VistaDPO Improves Large Video Model Performance by Reducing Hallucinations

Optimizing Large Video Models: VistaDPO Improves Video Hallucination and Understanding

Large Video Models (LVMs), built upon Large Language Models (LLMs), are showing promising results in the field of video understanding. However, they often struggle with challenges such as a lack of alignment with human intuition and the occurrence of video hallucinations, i.e., the generation of unrealistic or illogical video content. A new approach called VistaDPO (Video Hierarchical Spatial-Temporal Direct Preference Optimization) promises to address these issues.

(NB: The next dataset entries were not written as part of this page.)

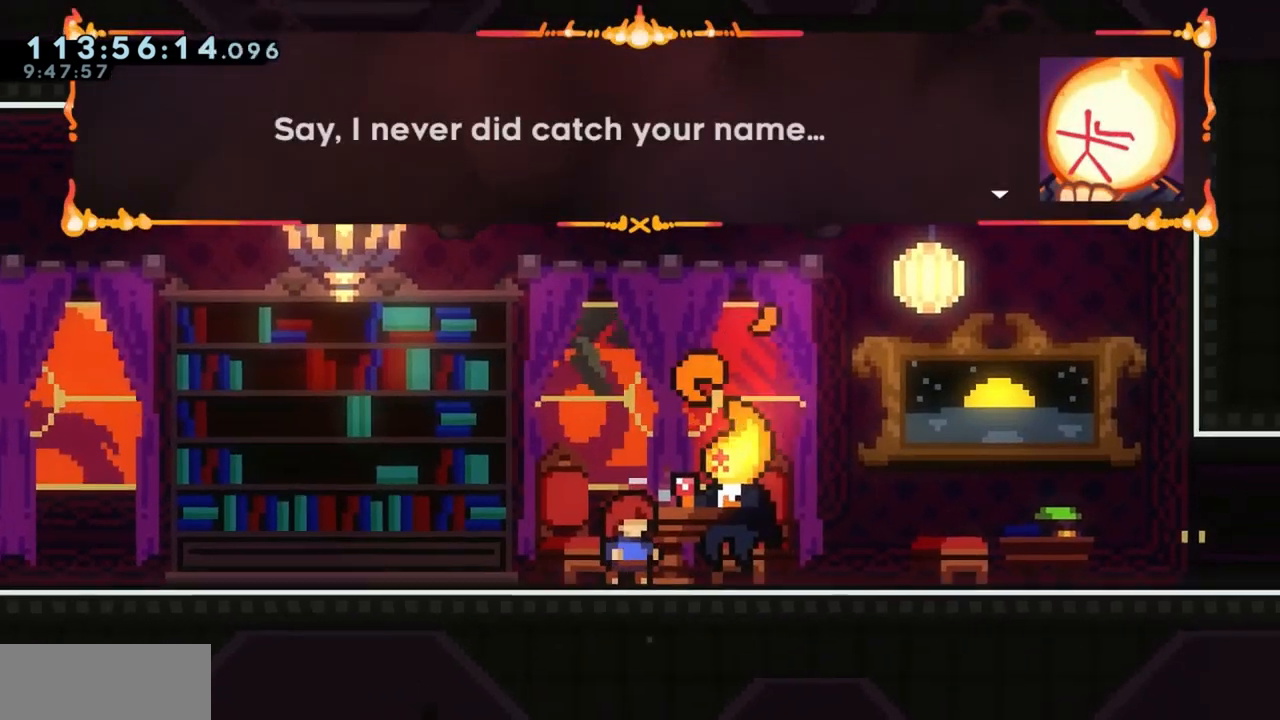
{"keys": [], "events": [[167, "jump", "down"], [317, "jump", "up"]]}
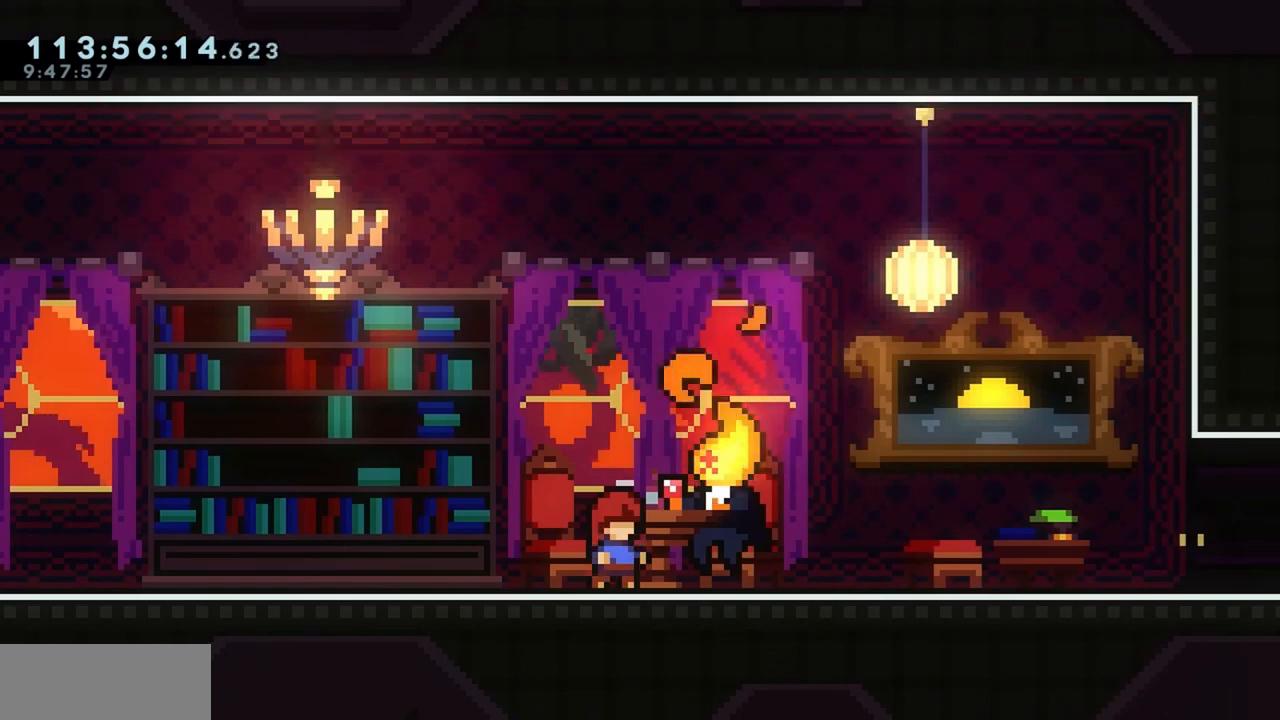
{"keys": ["jump"], "events": [[417, "jump", "down"]]}
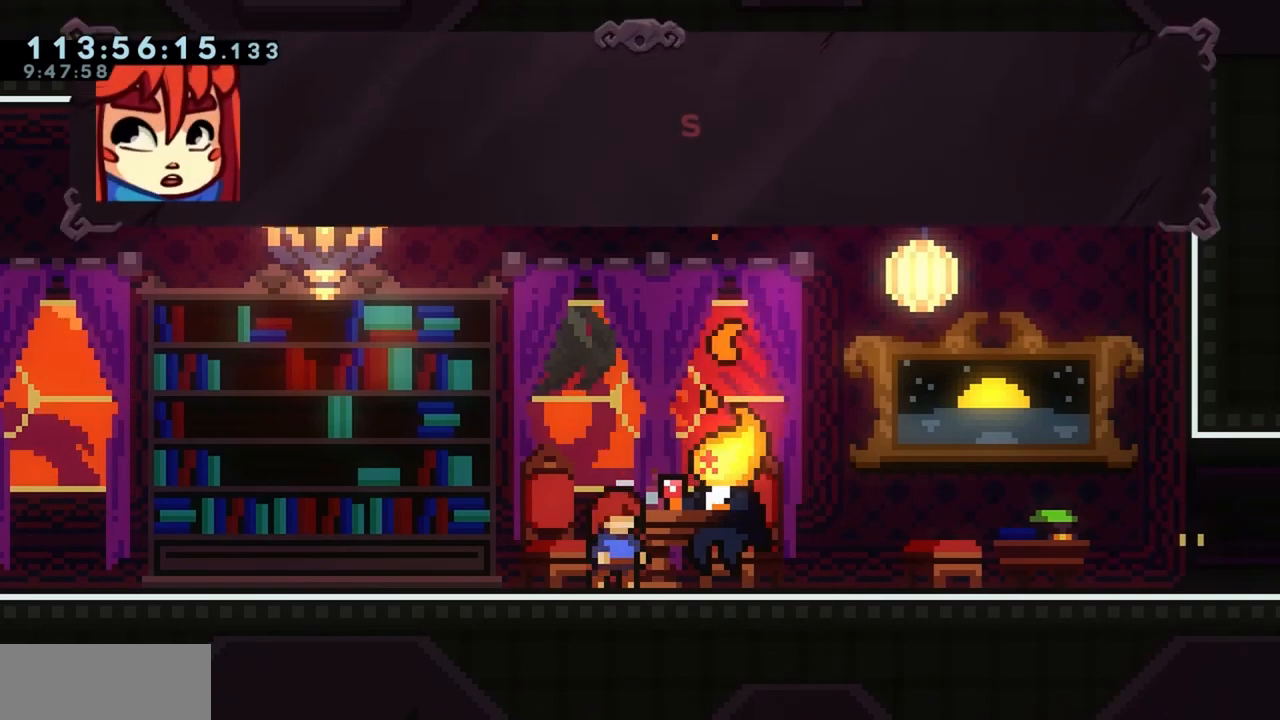
{"keys": ["jump"], "events": [[67, "jump", "up"], [150, "jump", "down"], [333, "jump", "up"], [483, "jump", "down"]]}
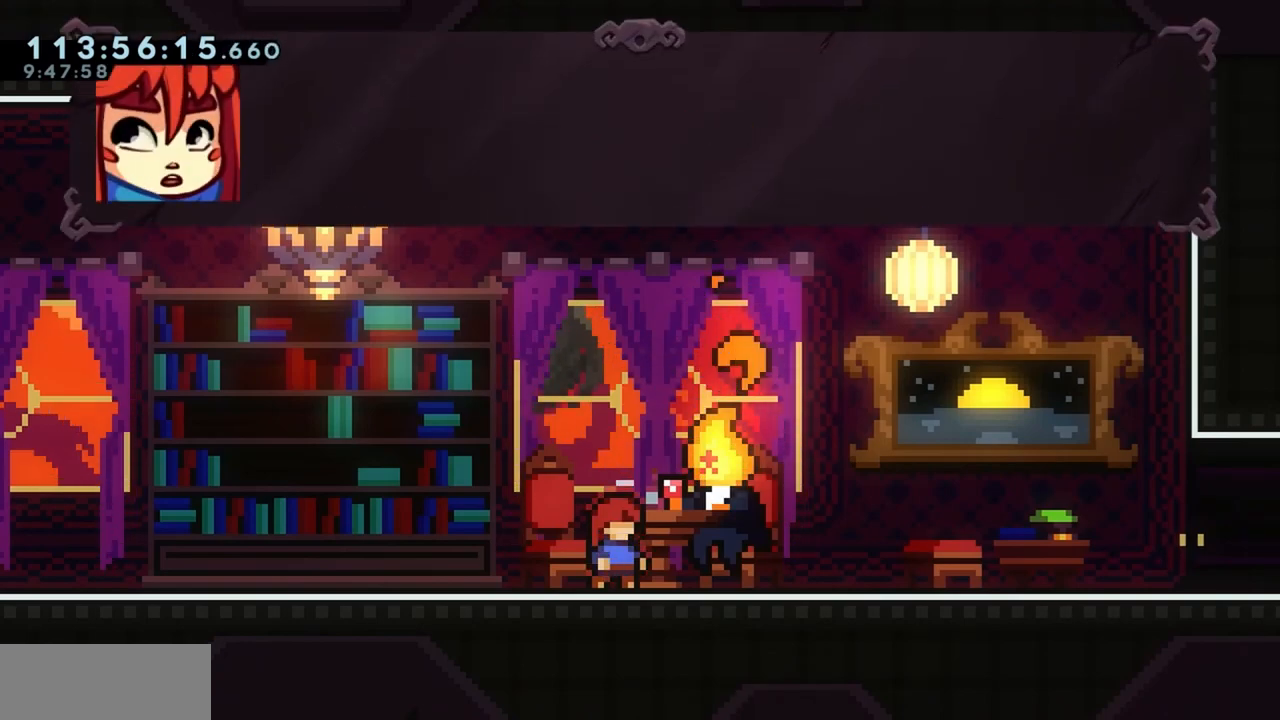
{"keys": [], "events": [[117, "jump", "up"], [300, "jump", "down"], [450, "jump", "up"]]}
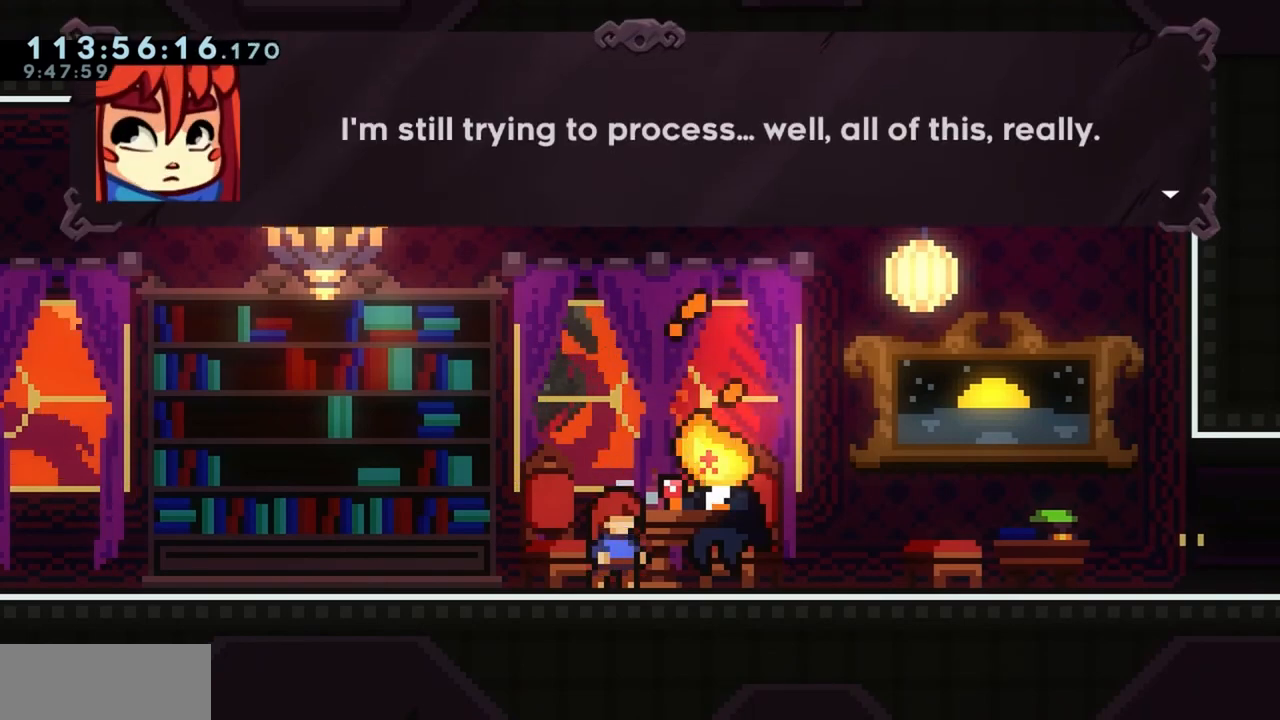
{"keys": ["jump"], "events": [[233, "jump", "down"], [367, "jump", "up"], [467, "jump", "down"]]}
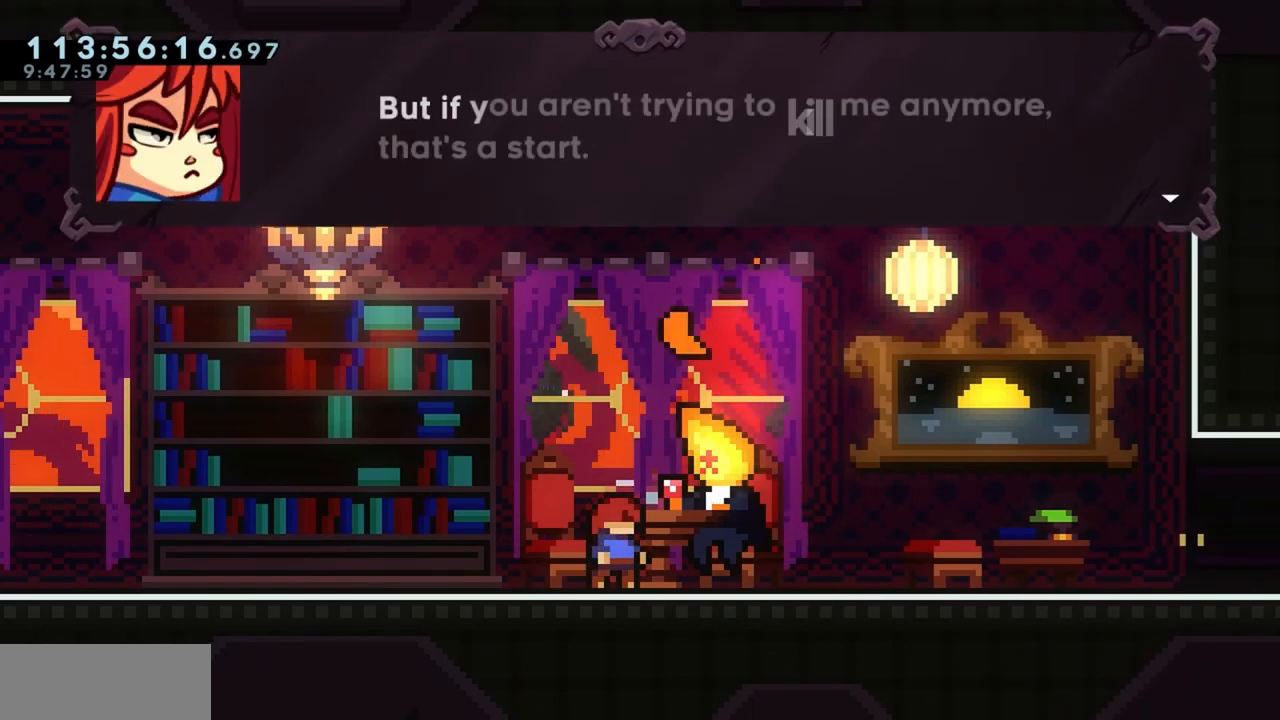
{"keys": ["jump"], "events": [[100, "jump", "up"], [433, "jump", "down"]]}
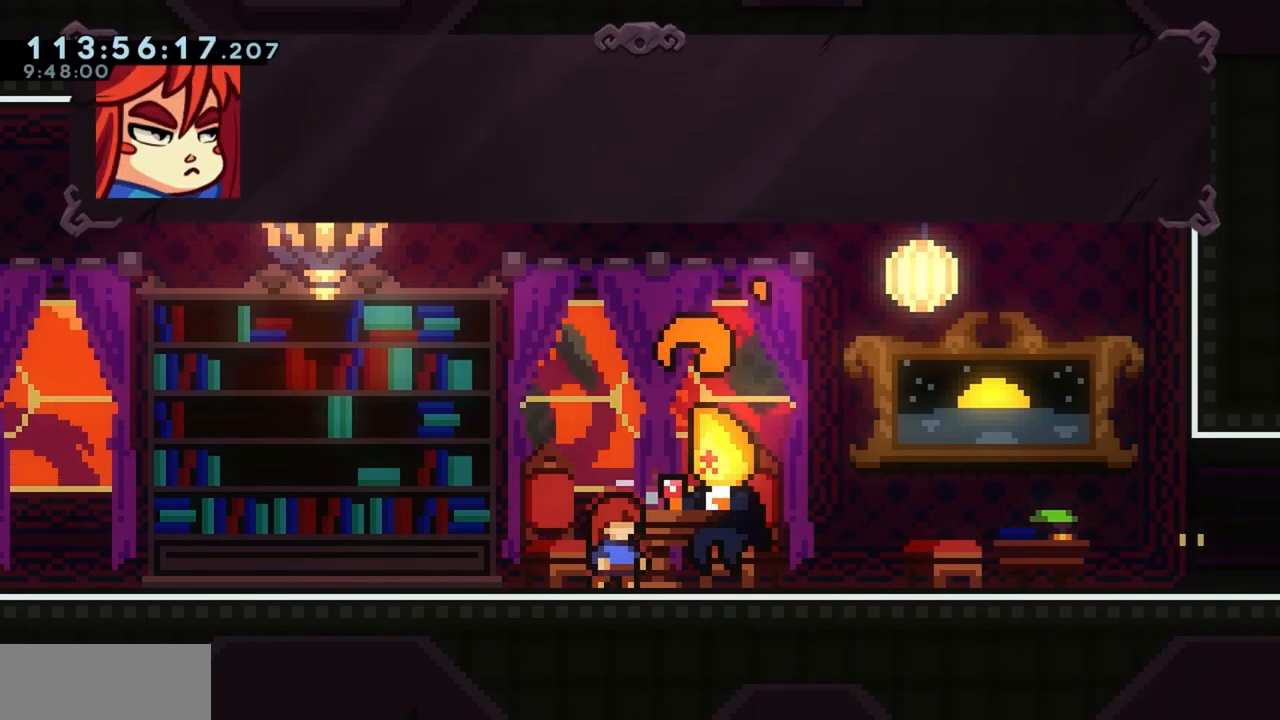
{"keys": [], "events": [[17, "jump", "up"], [217, "jump", "down"], [300, "jump", "up"]]}
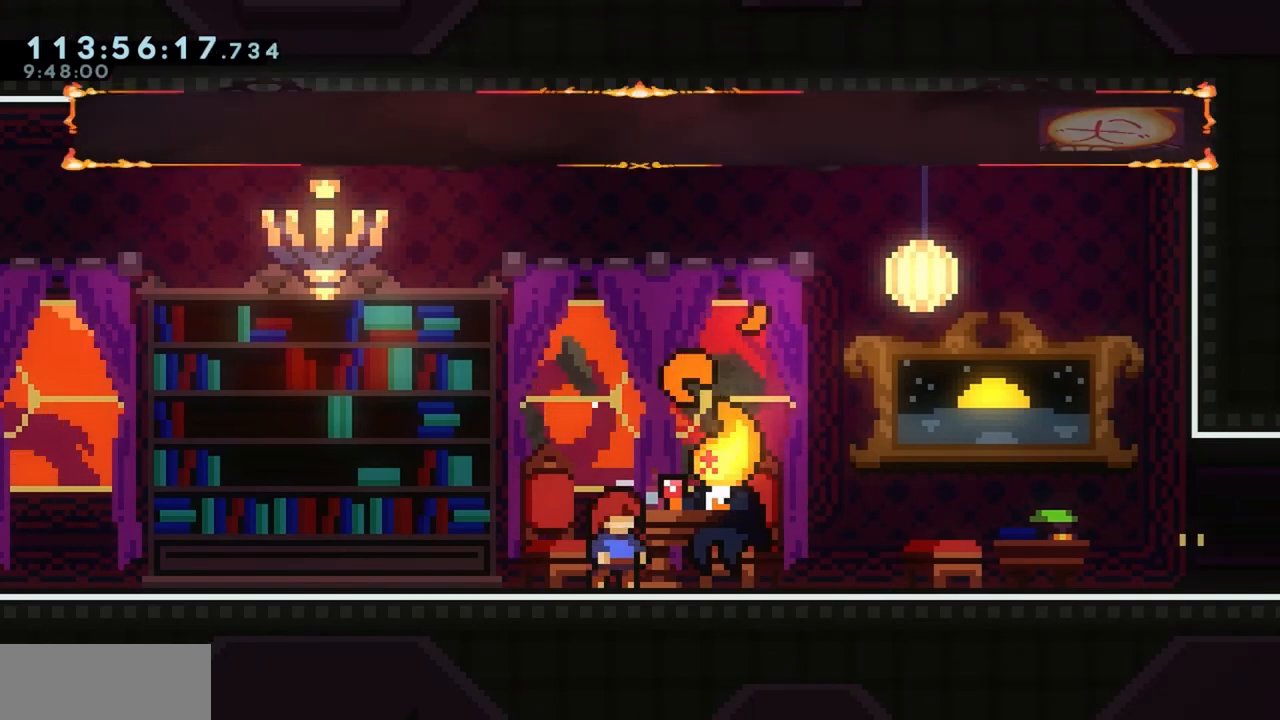
{"keys": [], "events": [[233, "jump", "down"], [333, "jump", "up"], [417, "jump", "down"], [500, "jump", "up"]]}
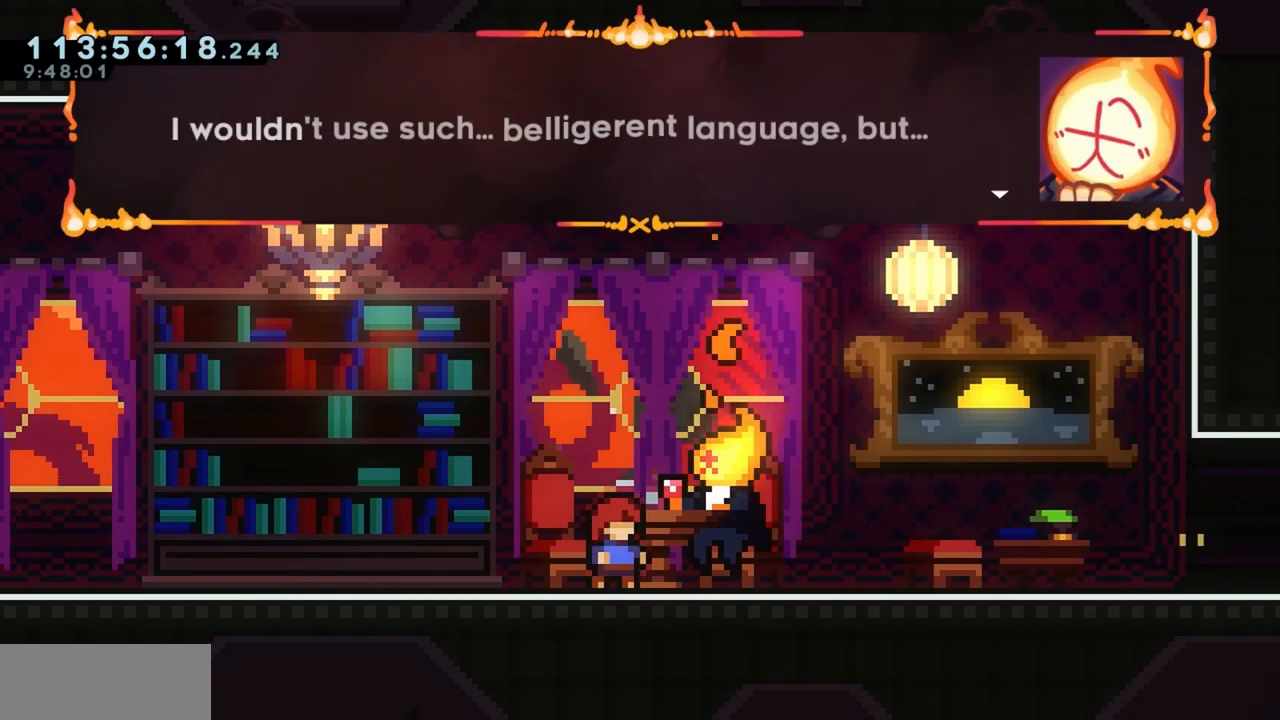
{"keys": [], "events": [[333, "jump", "down"], [433, "jump", "up"]]}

VistaDPO aims to improve the preference alignment between text and video on three hierarchical levels:

* Instance level: Aligning the overall video content with the responses. * Temporal level: Aligning the temporal semantics of the video with the descriptions of the events. * Perceptual level: Aligning spatial objects with language tokens.

This hierarchical approach allows for finer tuning of the LVMs and helps ensure coherence between visual and linguistic information. The instance level ensures that the generated video as a whole matches the query. The temporal level focuses on the correct temporal sequence of events within the video. Finally, the perceptual level ensures that the objects depicted in the video match the corresponding linguistic descriptions.

One challenge in developing VistaDPO was the lack of datasets for fine-tuned preference optimization between video and language. To address this issue, VistaDPO-7k was created, a dataset containing 7,200 question-answer pairs annotated with selected and rejected answers, as well as spatial-temporal information such as timestamps, keyframes, and bounding boxes. This dataset allows LVMs to be trained with a rich and detailed dataset, thereby improving their performance.

Extensive experiments with benchmarks such as video hallucination, video question answering, and description tasks show that VistaDPO significantly improves the performance of existing LVMs and effectively reduces the mismatch between video and language, as well as hallucinations. The results suggest that the hierarchical optimization and the detailed dataset of VistaDPO make an important contribution to the development of more robust and reliable LVMs.

Research on LVMs is a dynamic field, and VistaDPO represents a promising step towards developing models that can better understand and generate videos. The ability to accurately interpret and create videos opens up a variety of applications in areas such as automatic video analysis, content creation, and human-computer interaction. The availability of code and data for VistaDPO allows other researchers to build on these results and further advance the development of LVMs.

For companies like Mindverse, which specialize in AI-powered content creation and processing, these advancements are particularly relevant. The improved performance of LVMs through approaches like VistaDPO opens up new possibilities for developing innovative solutions in areas such as chatbots, voicebots, AI search engines, and knowledge systems. The ability to accurately analyze and generate videos can significantly increase the quality and efficiency of content creation processes and open up new ways to interact with digital content.

Bibliography Huang, H., Chen, H., Wu, S., Luo, M., Fu, J., Du, X., Zhang, H., & Fei, H. (2025). VistaDPO: Video Hierarchical Spatial-Temporal Direct Preference Optimization for Large Video Models. arXiv preprint arXiv:2504.13122. Qing, Y., Wu, C., Zhou, S., Zhang, Y., & Loy, C. C. (2024). Hierarchical Spatio-temporal Decoupling for Text-to-Video Generation. In Proceedings of the IEEE/CVF Conference on Computer Vision and Pattern Recognition (pp. 19249-19258). Li, R., Zhang, J., Li, H., & Snoek, C. G. (2024). Temporal preference optimization for long-form video understanding. In Proceedings of the AAAI Conference on Artificial Intelligence (Vol. 38, No. 10, pp. 11602-11610). Shaham, T. Z., Dekel, T., & Michaeli, T. (2024). Scaling Laws for Multilingual Generative Language Models. arXiv preprint arXiv:2404.01258. Su, J., Zhou, K., Zhang, G., Li, Z., Cao, Y., & Wu, F. (2025). ChatPaper: Augmenting LLMs with Search for Enhanced Dialogue. arXiv preprint arXiv:2501.13919.